» Goal of the exercise
Copy out the lines below word for word, all of them, but leave the pictures out.

» Raw records

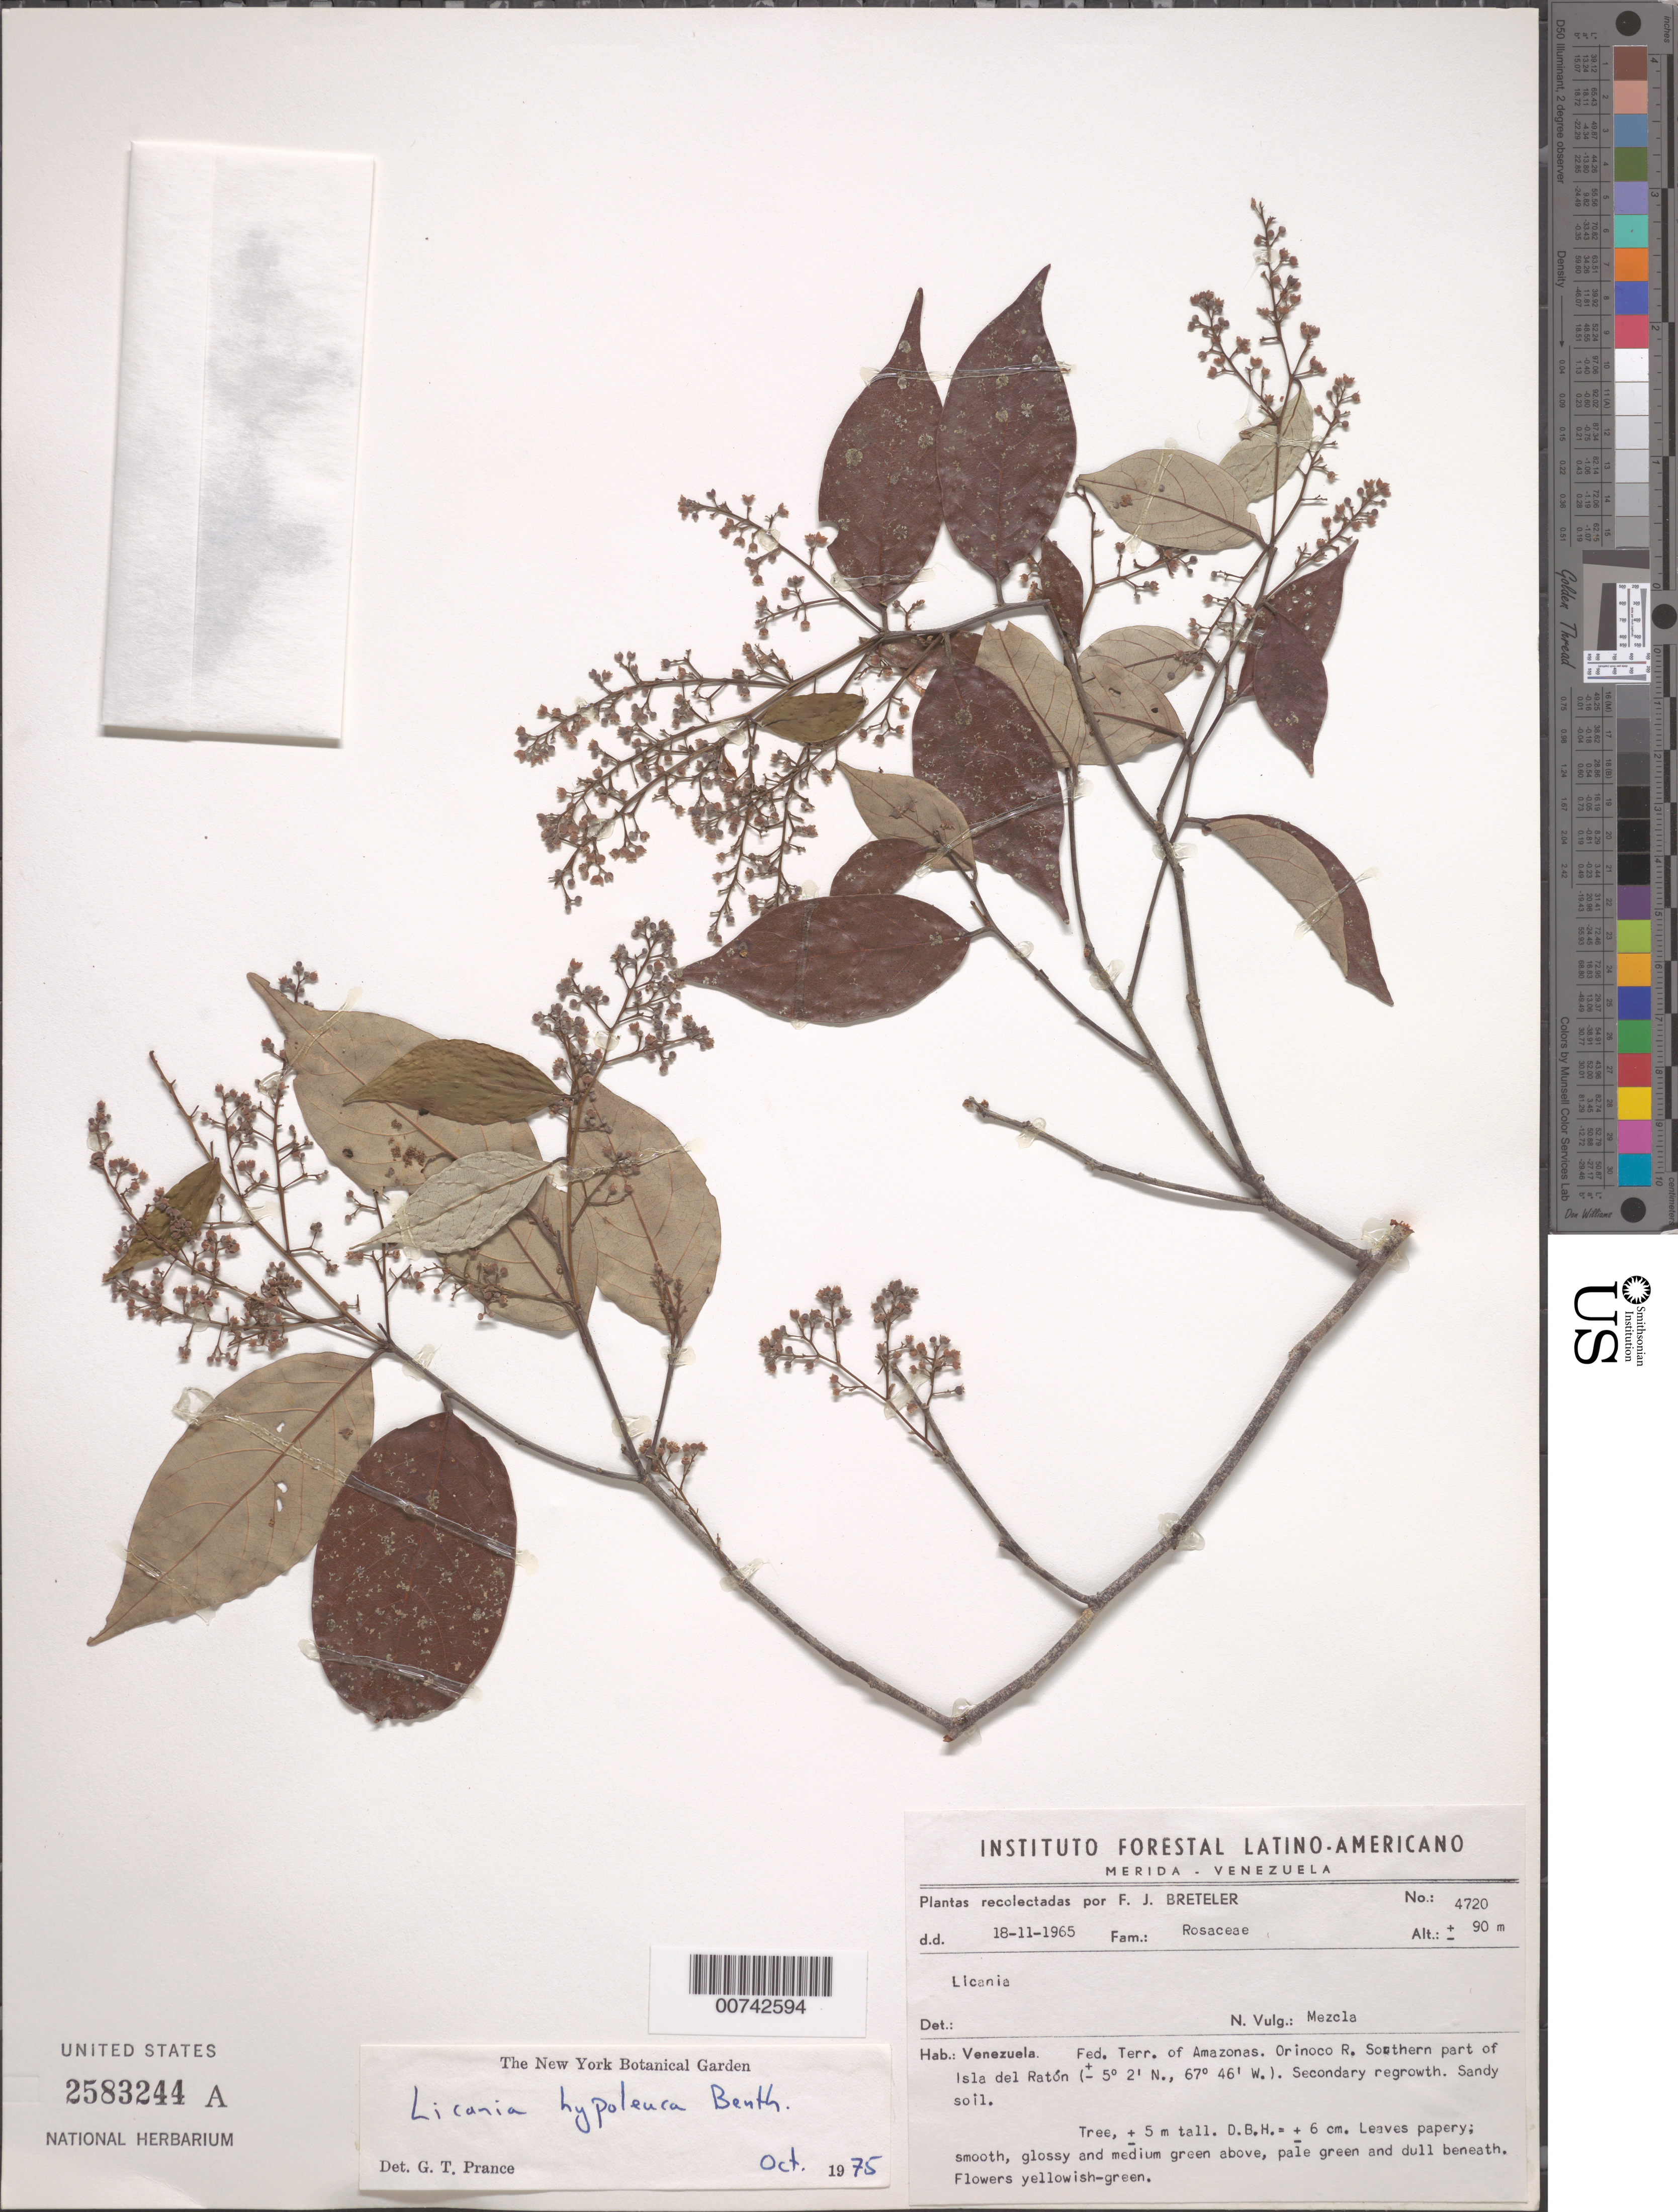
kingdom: Plantae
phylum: Tracheophyta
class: Magnoliopsida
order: Malpighiales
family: Chrysobalanaceae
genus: Licania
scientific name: Licania hypoleuca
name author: Benth.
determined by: Prance, G. T.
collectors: F. J. Breteler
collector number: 4720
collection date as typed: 18-Nov-65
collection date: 1965-11-18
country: Venezuela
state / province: Amazonas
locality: Orinoco R., southern part of Isla del Ratón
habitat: Secondary regrowth, sandy soil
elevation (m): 90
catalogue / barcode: US 2583244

» The response
kingdom: Plantae
phylum: Tracheophyta
class: Magnoliopsida
order: Malpighiales
family: Chrysobalanaceae
genus: Licania
scientific name: Licania hypoleuca
name author: Benth.
determined by: Prance, G. T.
collectors: F. J. Breteler
collector number: 4720
collection date as typed: 18-Nov-65
collection date: 1965-11-18
country: Venezuela
state / province: Amazonas
locality: Orinoco R., southern part of Isla del Ratón
habitat: Secondary regrowth, sandy soil
elevation (m): 90
catalogue / barcode: US 2583244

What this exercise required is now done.